A few days ago, for the first time since last June, I ran. After my long walk with my friend the other night, during which we did a little bit of jogging, I found my feet were itching to move faster. The scorching heat has broken at long last and we are experiencing a beautiful Texas fall: achingly blue, clear skies, breezes, balmy to chilly temperatures. (Chilly, for those of you who don't speak Texan, simply means "It ain't hot"). And I am ready for a change from P90X, ready to get outside in the fall sunshine and breathe fresh air. So I ran.
I ran for about 40 minutes, with power walking intervals, using the free Gateway to 10K podcast. The electronic dance music is crapalicious but it provides a good, steady beat, and that's all I need to keep going. My left hip and heel complained voraciously for the first half and then just gave up and went along for the ride. And it was hard, but not as hard as I expected it to be. My motto, just as it was when I first started running, is simply, "Do it 'til you can't do it no more."
Today I ran again, out into the beautiful blue cool day. I ran the opposite direction on the trail today, and for some reason it was harder, but oh well. I saw a roadrunner --- always forget how big they are --- and three deer right on the trail, who were not impressed enough with me to even move out of the way. Further along, there were more deer out enjoying the day. We've had a little rain recently so the creeks and ponds actually have some water in them, a soothing sight after a summer of the worst drought since the 1920's. The beautiful, fragrant little white rain lilies that only appear after a storm lined the trail.

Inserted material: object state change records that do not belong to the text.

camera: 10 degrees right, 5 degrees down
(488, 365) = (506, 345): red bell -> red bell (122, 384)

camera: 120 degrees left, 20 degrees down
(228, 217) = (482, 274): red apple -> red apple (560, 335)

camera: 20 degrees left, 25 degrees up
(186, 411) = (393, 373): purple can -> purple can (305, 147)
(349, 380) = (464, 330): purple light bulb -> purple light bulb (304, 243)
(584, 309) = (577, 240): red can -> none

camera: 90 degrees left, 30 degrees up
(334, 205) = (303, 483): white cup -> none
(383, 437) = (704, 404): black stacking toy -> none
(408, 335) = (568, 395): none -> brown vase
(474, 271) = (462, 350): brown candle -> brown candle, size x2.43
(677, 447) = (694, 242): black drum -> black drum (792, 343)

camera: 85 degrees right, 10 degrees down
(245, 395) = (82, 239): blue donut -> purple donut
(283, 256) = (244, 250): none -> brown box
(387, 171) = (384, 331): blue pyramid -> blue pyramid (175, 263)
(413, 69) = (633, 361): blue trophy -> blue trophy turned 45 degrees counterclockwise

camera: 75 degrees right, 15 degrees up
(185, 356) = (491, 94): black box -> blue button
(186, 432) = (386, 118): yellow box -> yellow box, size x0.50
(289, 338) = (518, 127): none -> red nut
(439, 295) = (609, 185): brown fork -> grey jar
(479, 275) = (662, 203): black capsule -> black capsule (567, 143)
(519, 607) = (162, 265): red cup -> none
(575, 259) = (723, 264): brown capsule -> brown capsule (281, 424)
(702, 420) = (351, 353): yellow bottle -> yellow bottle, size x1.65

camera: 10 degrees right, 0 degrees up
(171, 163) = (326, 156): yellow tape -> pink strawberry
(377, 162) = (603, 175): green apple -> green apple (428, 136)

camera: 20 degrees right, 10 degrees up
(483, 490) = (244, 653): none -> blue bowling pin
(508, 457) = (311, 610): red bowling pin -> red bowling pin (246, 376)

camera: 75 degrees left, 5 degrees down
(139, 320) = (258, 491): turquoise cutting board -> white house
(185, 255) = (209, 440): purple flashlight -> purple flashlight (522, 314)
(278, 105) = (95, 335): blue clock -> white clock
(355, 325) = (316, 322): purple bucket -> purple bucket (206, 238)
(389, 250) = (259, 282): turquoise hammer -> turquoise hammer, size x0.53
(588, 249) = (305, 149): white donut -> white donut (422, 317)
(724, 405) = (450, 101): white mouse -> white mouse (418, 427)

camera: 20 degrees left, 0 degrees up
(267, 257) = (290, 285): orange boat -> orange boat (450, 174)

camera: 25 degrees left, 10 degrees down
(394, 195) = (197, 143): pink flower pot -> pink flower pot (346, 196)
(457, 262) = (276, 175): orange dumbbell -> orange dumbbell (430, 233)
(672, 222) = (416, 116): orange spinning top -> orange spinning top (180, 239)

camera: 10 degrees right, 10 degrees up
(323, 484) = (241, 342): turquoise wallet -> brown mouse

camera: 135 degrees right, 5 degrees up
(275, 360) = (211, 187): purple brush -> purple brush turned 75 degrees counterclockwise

Both days, after finishing my run, I finished walking the trail, about an extra twenty minutes.
I'm still fighting, and not always feeling very good about my level of success. I'm mad that I have to do this all over again --- not from square one, thank goodness, but I've definitely reached the NOT HAPPY stage. Overcoming inertia is really the hardest part, and it makes me mad that, armed with as much experience and knowledge as I have amassed, it's still so hard to get back on track. But there is only one way to do it, and that is to chip away.
Last night, we took my mom out for dinner, and I was happy with my choices. I limited myself on the carbs that came with the appetizers, really resisting ... and for my dinner entree, I asked to have the pasta replaced with grilled veggies. DELICIOUS. I saved half of it and had it for lunch today.
What am I not happy about? I still managed to eat too much. When I got up, I was definitely past fullness, and I've done this several times lately. Not paying enough attention. But I am not going to beat myself up --- instead, I am taking note, and in the future, I will ask for a box right away and just divide the food first thing.
No pun intended, but there is a lot on my plate right now, so I am trying to keep it simple. My goal is to run three times a week and do P90X or the elliptical the other days. For food, it's simply to watch portion sizes and eat low carb. And keep thinking about it. There's a way to survive this struggle and even get back to a reasonable lower weight that I can be happy with and maintain, and I am determined to find it. I know that I am simply not destined to be really slender, but I can be thinner than I am now, and a lot fitter. I would like to get back to being athletic, and to constantly feeling that I am improving my fitness. I still want to run a marathon one day.
And the only way I will get there is to get up, get out of the house, and move. One step at a time. One bite at a time. One day at a time.
Thanks, Mike. That's a good reminder, the fact that this is a chronic condition. And yes, it *is* tiresome. First World problems, huh? ;)
Posted by: Cindy | October 20, 2011 at 05:04 PM
sorry. that should have been PURPOSE.
Posted by: Mike Hawley | October 20, 2011 at 08:06 AM
Obesity is a chronic disease. This is the tiresome part of it. And some of us are luckier than others in that we have to face our demon at least three times a day. And exercise, which for me is like gum surgery. But I do it anyway, and with one eye squenched, I can (on a good day), make it work. You really are an inspiration. Progress is two steps forward and one step back. We are fighting to overcome a lifetime of habits that served some pupose at the time. Keep going.